**STATED EXERCISE:** Copy everything from the line containing "class: Aves" down to the end of the material, keeping each line exactly as it appears.

**RECORD LIST:**

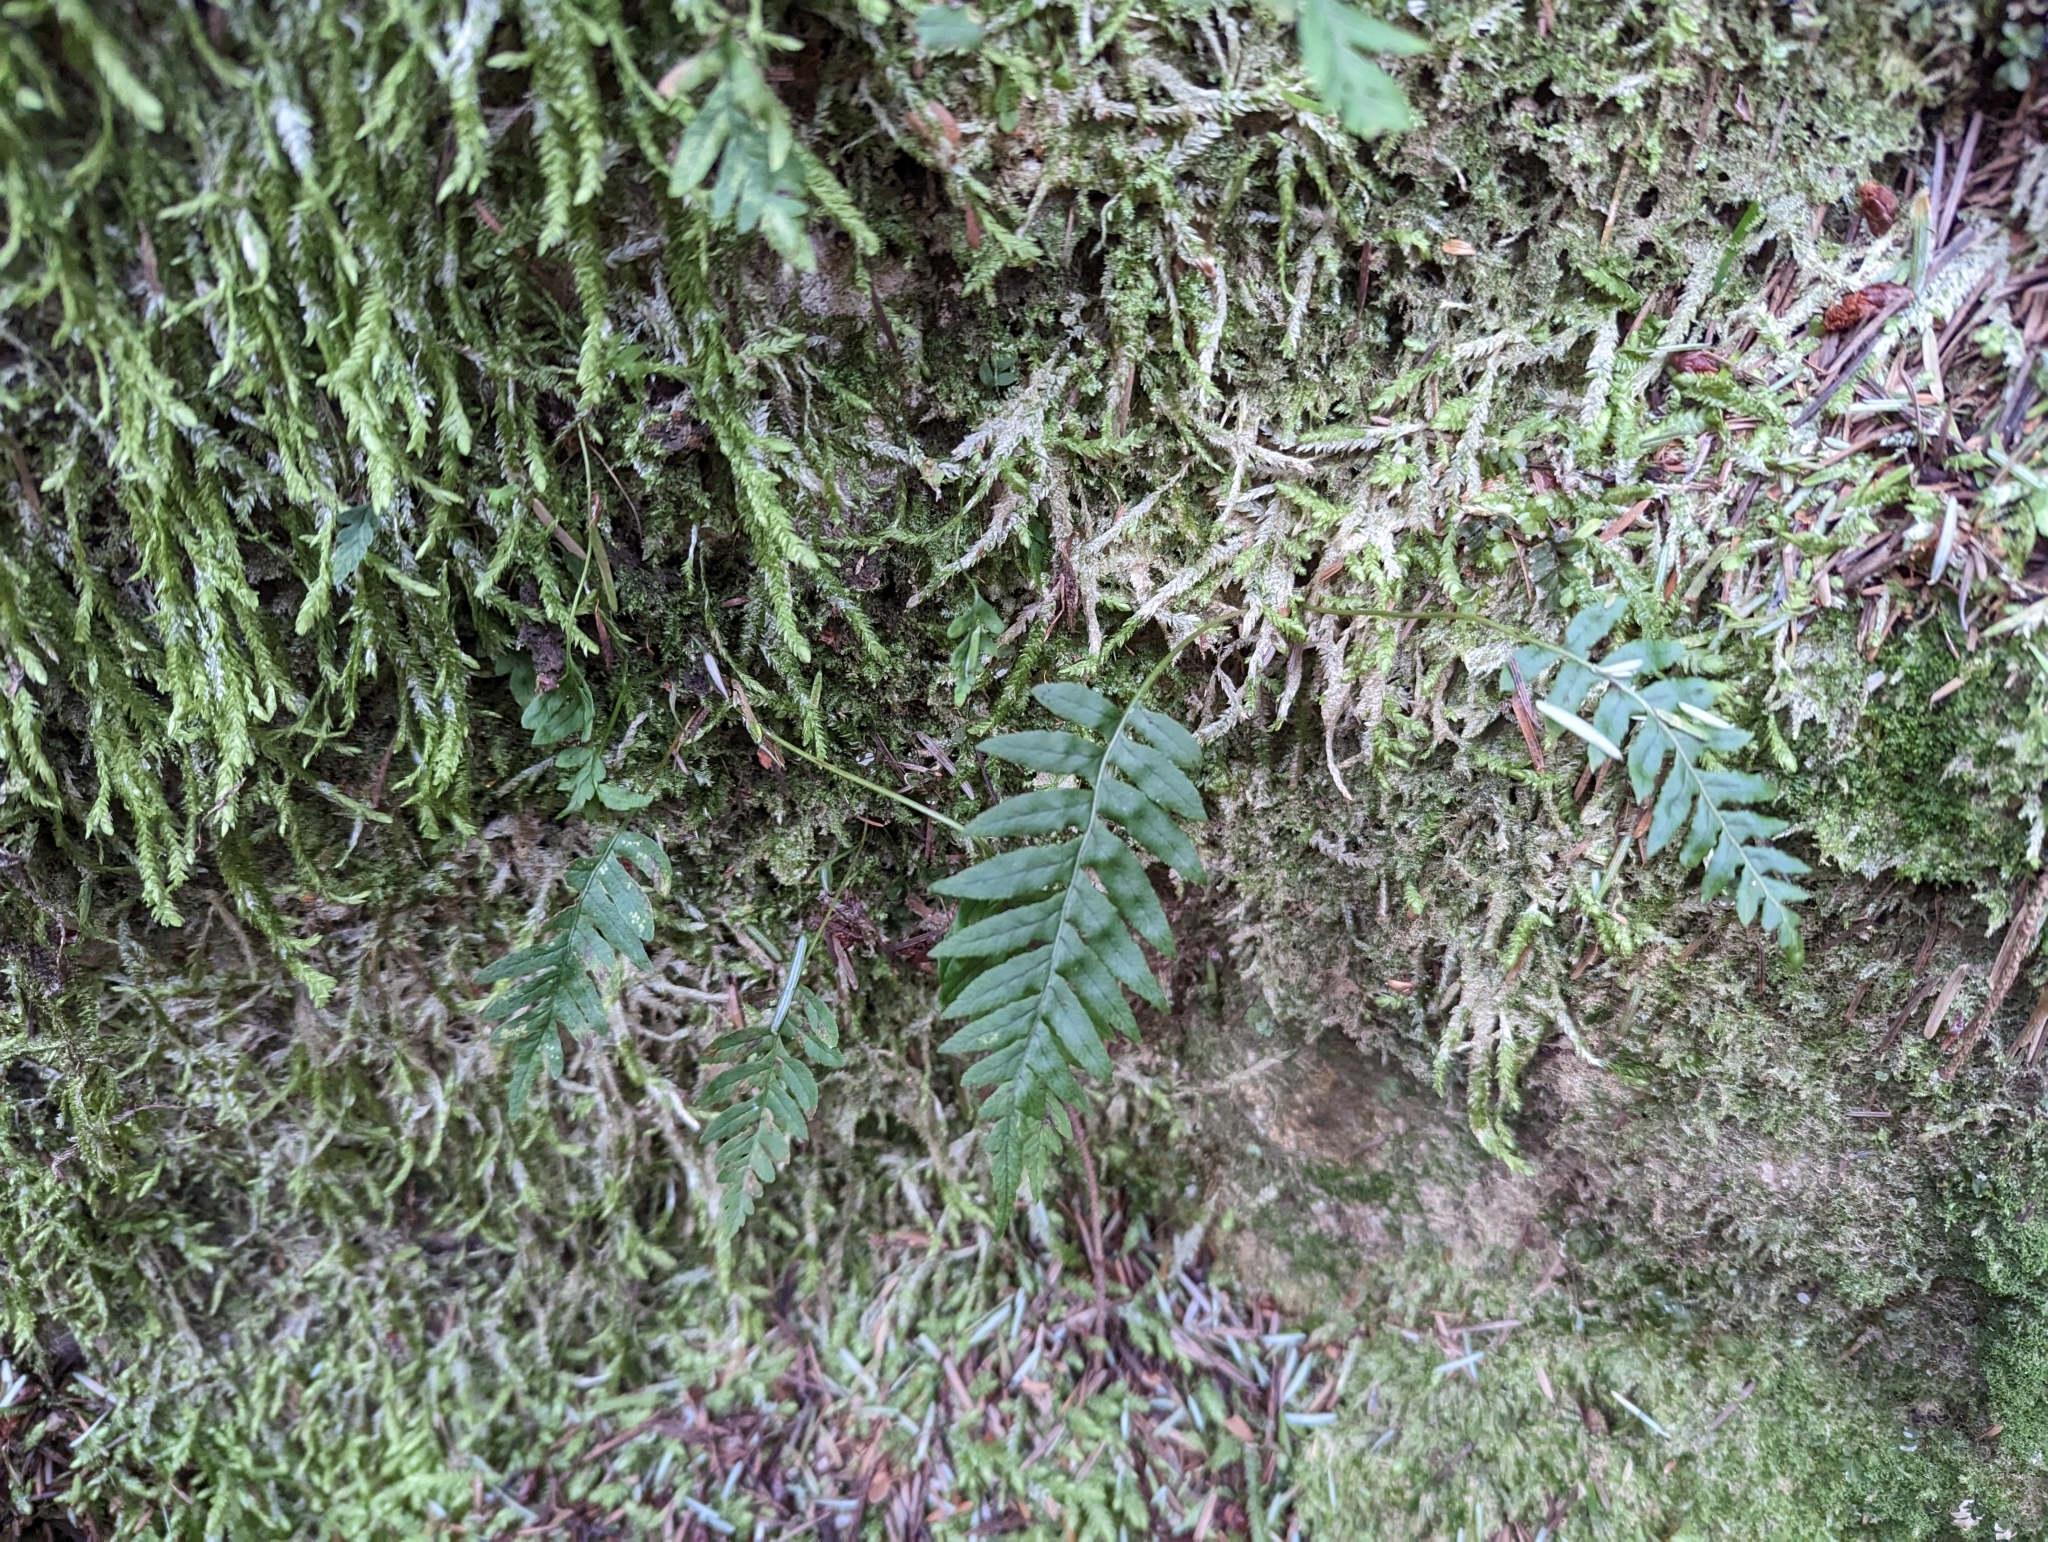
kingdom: Plantae
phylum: Tracheophyta
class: Polypodiopsida
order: Polypodiales
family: Polypodiaceae
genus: Polypodium
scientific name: Polypodium glycyrrhiza
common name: Licorice fern
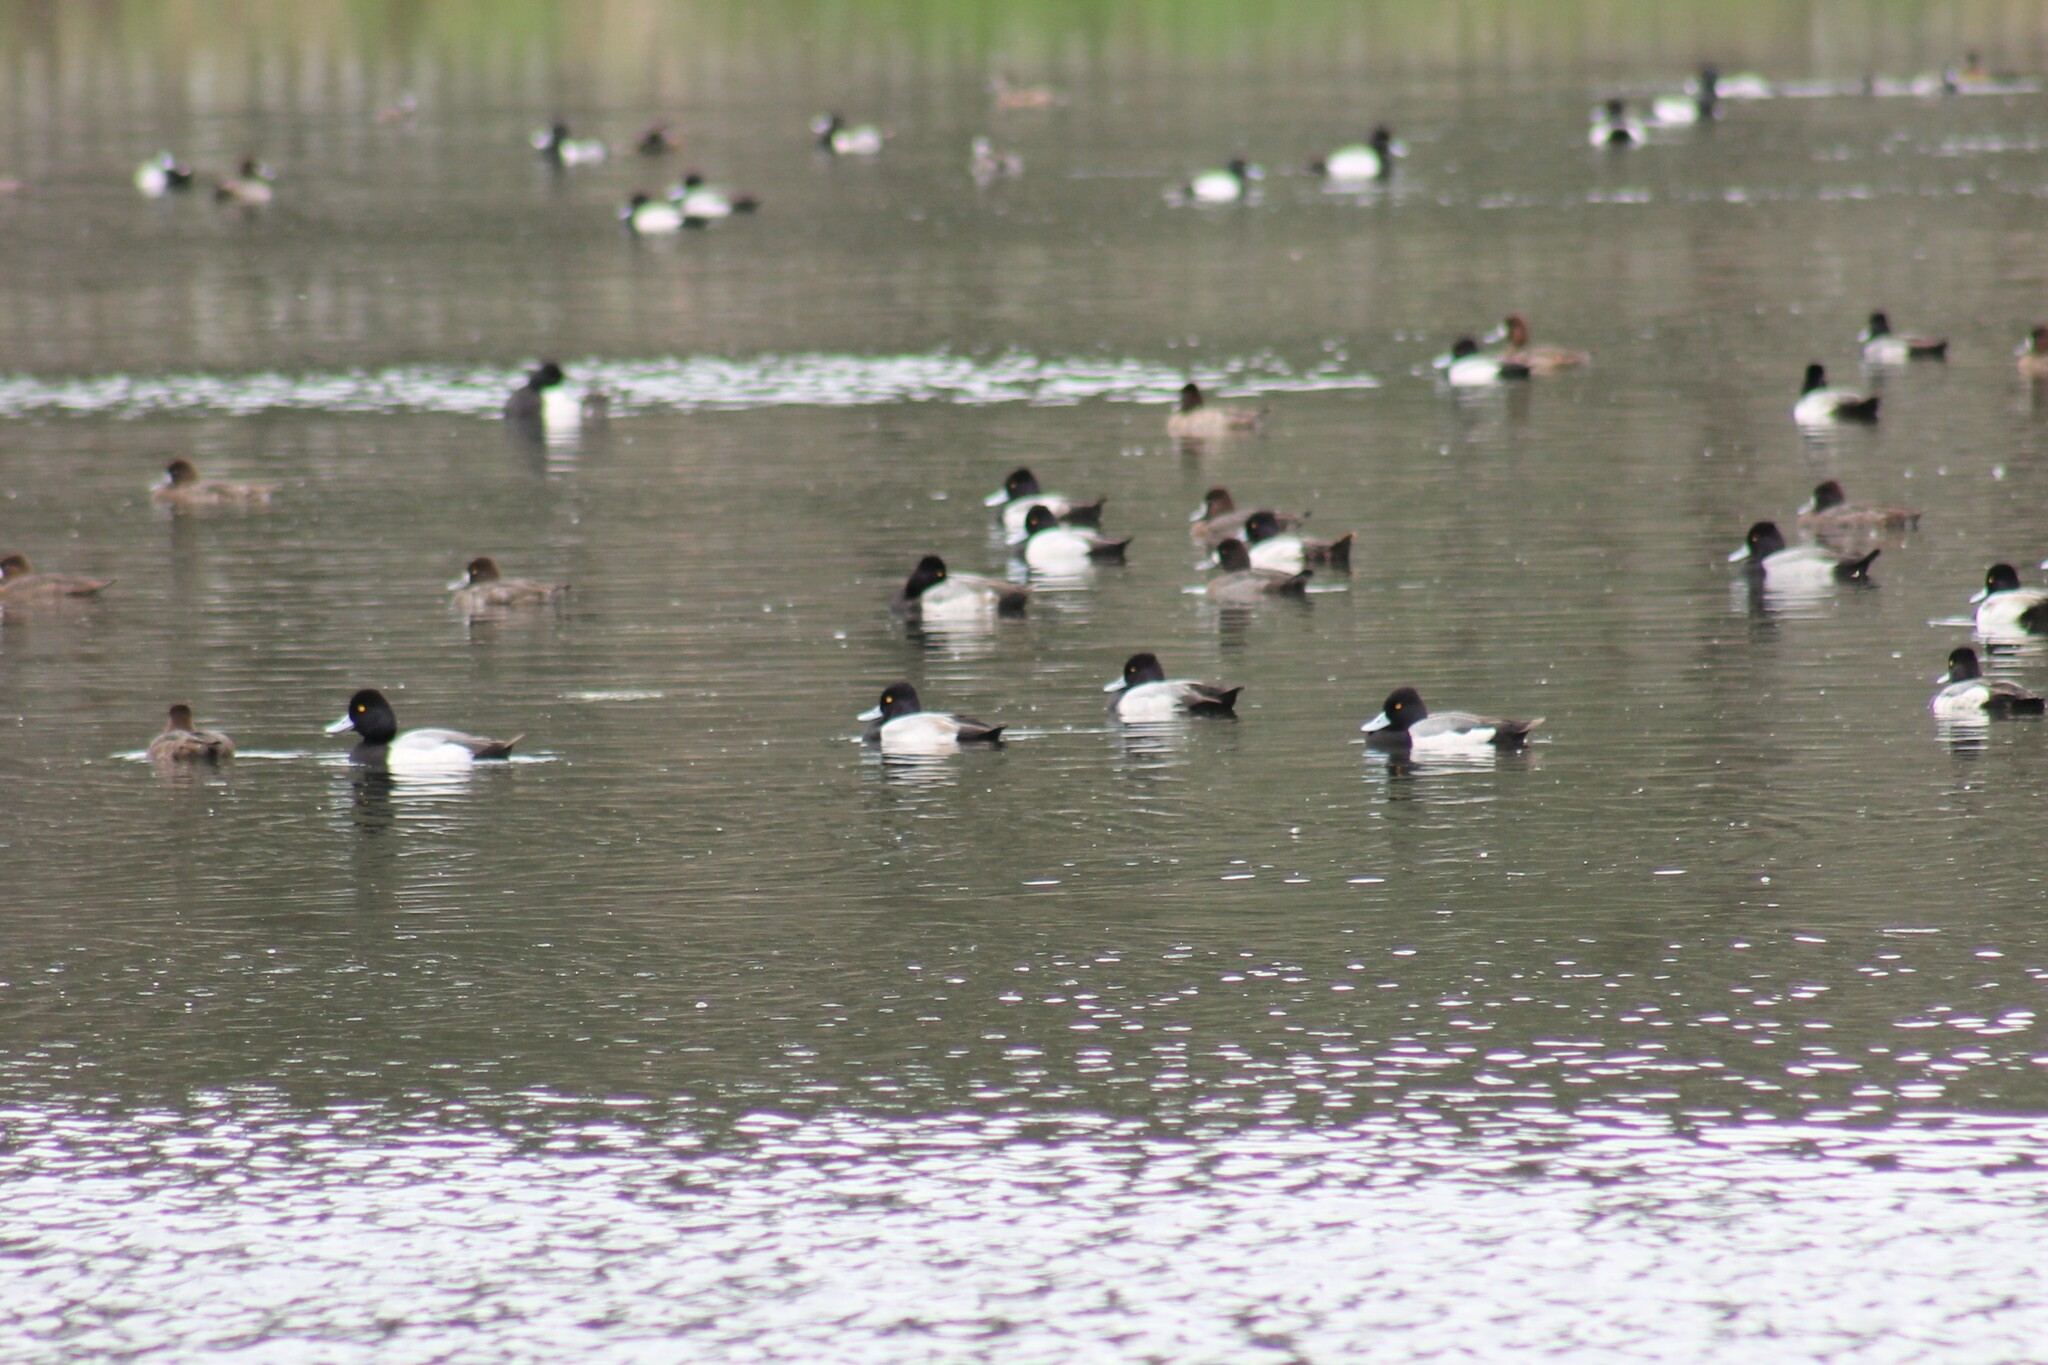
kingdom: Animalia
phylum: Chordata
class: Aves
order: Anseriformes
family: Anatidae
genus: Aythya
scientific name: Aythya affinis
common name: Lesser scaup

**FULL OUTPUT:**
class: Aves
order: Anseriformes
family: Anatidae
genus: Aythya
scientific name: Aythya affinis
common name: Lesser scaup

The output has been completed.